Centre wants more SCs, STs, OBCs as HC judges

Union Minister of Law and Justice Ravi Shankar Prasad replies to DMK member P Wilson on the matter of urgent public importance

Update: 2020-10-20 06:08 GMT
The Centre has been requesting that due consideration be given to suitable candidates belonging to the SC, ST, OBC, Minorities and Women says, Union Minister of Law and Justice Ravi Shankar Prasad

Chennai: The Centre has been requesting that due consideration be given to suitable candidates belonging to the Scheduled Castes, Scheduled Tribes, Other Backward Classes, Minorities and Women while making appointments to the High Courts, Union Minister of Law and Justice Ravi Shankar Prasad has said.

In his reply to the matter of urgent public importance raised by DMK member P Wilson in the Rajya Sabha, demanding social justice and diversity in the appointment of Supreme Court judges, Prasad said judges to the Supreme Court were appointed predominantly from amongst the Chief Justices and judges of the High Courts.

Also, the Minister clarified that the appointments were made under Article 124 of Constitution that did not provide for any reservation.

Wilson, in his special mention, said ‘certain disturbing trends are noticed in the composition of the Supreme Court. For the past few years, there is declining representation from all the sections of the society.’

Requesting Parliament to step in to ensure social justice and diversity in the Supreme Court, he said many groups were poorly represented.

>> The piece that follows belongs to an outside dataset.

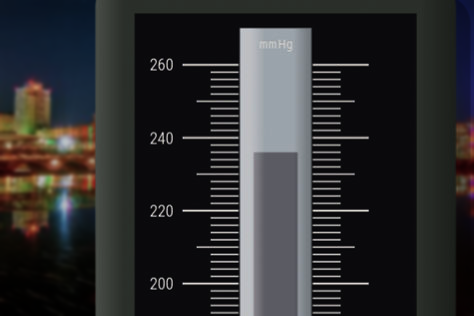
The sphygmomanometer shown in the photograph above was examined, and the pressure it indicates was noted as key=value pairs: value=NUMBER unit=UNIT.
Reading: value=236 unit=mmHg
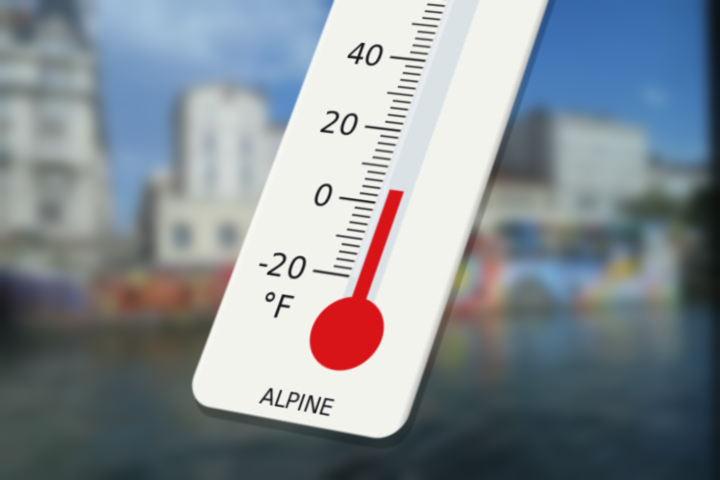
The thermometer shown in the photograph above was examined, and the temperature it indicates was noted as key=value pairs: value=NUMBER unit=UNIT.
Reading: value=4 unit=°F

There were not many women and persons from historically oppressed and marginalized sections of society and it was not because they were not qualified enough, he said.

Earlier, Wilson had written a letter to the President that stressed the necessity for diversity in the Union Judiciary. ‘The court is not indicative of the wonderful diversity and pluralistic society India is,’ he said.

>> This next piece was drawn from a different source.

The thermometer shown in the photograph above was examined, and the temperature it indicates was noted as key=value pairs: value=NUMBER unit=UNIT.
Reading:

Stating that the lack of diversity had caused a lot of fear and agony in the minds of the people, Wilson explained how diversity improved quality of judgment. ‘A judge who was born into privilege and raised wealthy in the upper echelons of society might not appreciate the law pertaining to reservation as much as a judge who was born into abject poverty,’ he said.

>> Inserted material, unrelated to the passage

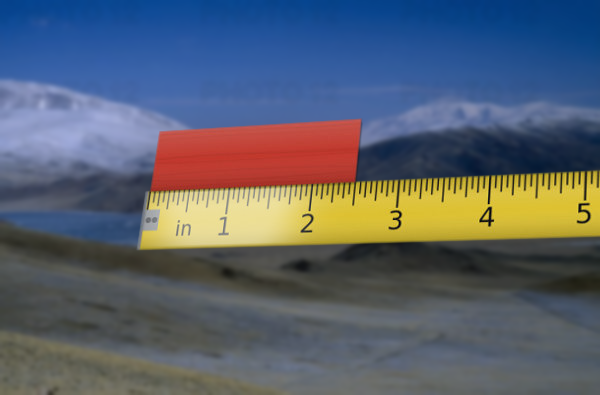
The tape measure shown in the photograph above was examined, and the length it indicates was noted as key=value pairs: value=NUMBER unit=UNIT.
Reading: value=2.5 unit=in
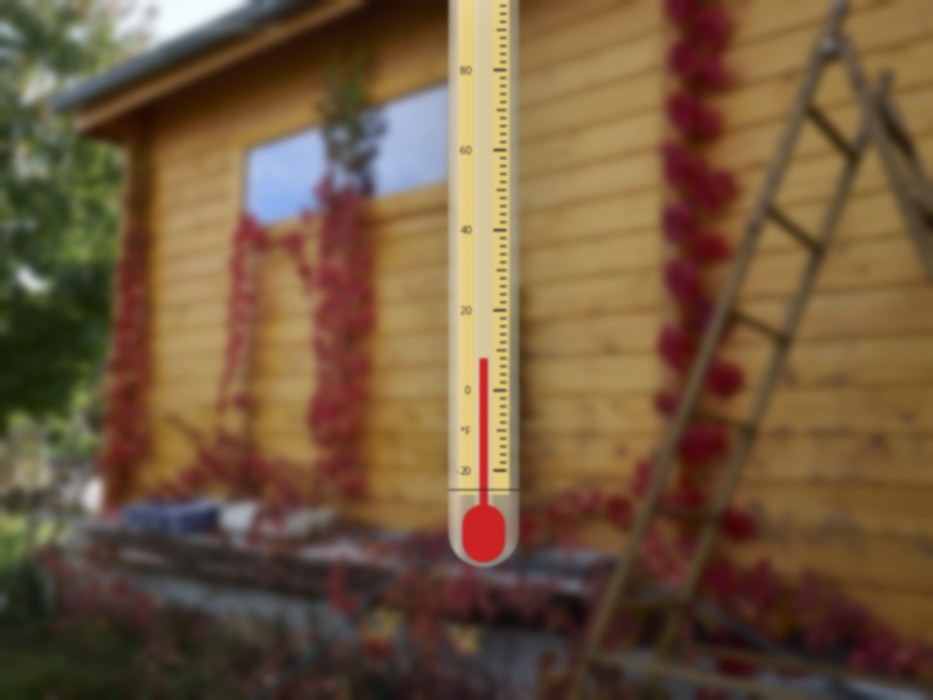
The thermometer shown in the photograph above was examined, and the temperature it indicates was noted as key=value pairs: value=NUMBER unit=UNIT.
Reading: value=8 unit=°F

To deny diversity at the Bench, merit was used as a proxy to justify the retention of a particular class or community of persons as judge, Wilson said, adding: ‘For the public to perceive our court system as impartial and accessible, the judiciary must reflect the diverse populations affected by its decisions.’

Hence he requested the President, as an appointing authority, to make it mandatory for diversity in appointments to the Supreme Court, which he described as a ‘sentinel on the qui vive.’